For those who have work-based insurance, employers generally specify how much workers must pay for their coverage. Some employers may pass on increased costs by increasing the amounts from their salaries to direct them toward premiums, setting higher deductibles, or changing health care benefits. But anyone who expects their share of job-based coverage to exceed 9.12 percent of their income can check to see if they qualify for a subsidized ACA plan.

4. Debt to insurance companies or the IRS will not stop coverage

Thanks covid for this. Typically, people who receive subsidies to purchase ACA plans must prove to the government in their next tax file that they received the correct subsidy, based on the income they already received. If they fail to reconcile this with the IRS, policyholders will lose their eligibility for support the next time they register. But, given the ongoing covid-related problems with processing returns in the IRS, these consumers will receive another deferment, while continuing efforts laid out for tax year 2020 under the US bailout act.

Karen Politz, a senior fellow at KFF, said insurers can no longer refuse coverage to people or employers who owe premiums for previous coverage. It comes after a wide range of Medicare and ACA rules were reexamined based on an April executive order from President Joe Biden.

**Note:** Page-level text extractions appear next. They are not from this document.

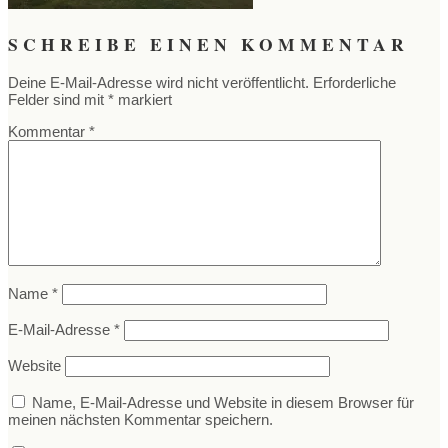
SCHREIBE EINEN KOMMENTAR
Deine E-Mail-Adresse wird nicht veröffentlicht.
Erforderliche
Felder sind mit
*
markiert
Kommentar
*
Name
*
E-Mail-Adresse
*
Website
Name, E-Mail-Adresse und Website in diesem Browser für
meinen nächsten Kommentar speichern.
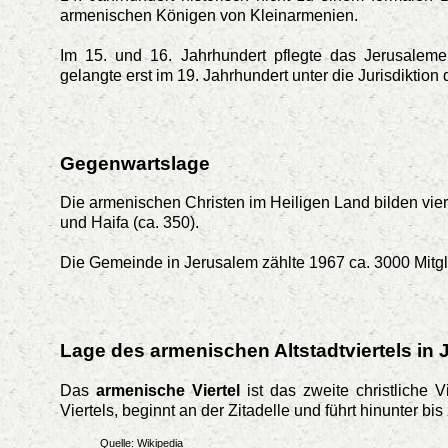
armenischen Königen von Kleinarmenien.
Im 15. und 16. Jahrhundert pflegte das Jerusaleme
gelangte erst im 19. Jahrhundert unter die Jurisdiktion
Gegenwartslage
Die armenischen Christen im Heiligen Land bilden vier 
und Haifa (ca. 350).
Die Gemeinde in Jerusalem zählte 1967 ca. 3000 Mitgl
Lage des armenischen Altstadtviertels in
Das
armenische Viertel
ist das zweite christliche Vi
Viertels, beginnt an der Zitadelle und führt hinunter bis
Quelle: Wikipedia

“If people default on their 2022 installments, they should be allowed to re-enroll in 2023,” Politz said. “And when they pay the first month’s premium to activate the coverage, the insurance company must apply that payment to the January 2023 premium.”

5. Comparison shopping will likely be easier

Although ACA plans have always been required to cover a wide range of services and provide similar benefits, there is variance in the amounts patients pay for office visits and other out-of-pocket costs. Starting with this year’s open enrollment, new rules intended to make comparison easier are in effect. Under the rules, all ACA health insurers must offer a set of plans with defined, standardized benefits. Standard plans, for example, will have the same deductions, joint costs, and other cost-sharing requirements. They will also offer more coverage before a patient starts paying for a discount.

Some states, such as California, have already requested similar standardization, but the new rules apply nationally to health plans sold on the federal market, health.gov. Any insurance company that offers a non-standard plan in the market now must also offer the standard plans as well.

Under a different set of rules, starting January 1, all health insurers are required to provide online or telephone cost comparison tools that can help patients predict their costs for 500 “shoppable services”, such as a knee joint repair. colonoscopy, chest x-ray, or childbirth.

KHN (Kaiser Health News) is a national newsroom that produces in-depth journalism on health issues. Along with policy analysis and survey, KHN is one of the three major drivers of KFF (Kaiser Family Foundation). KFF is a non-profit organization that provides information on health issues to the nation.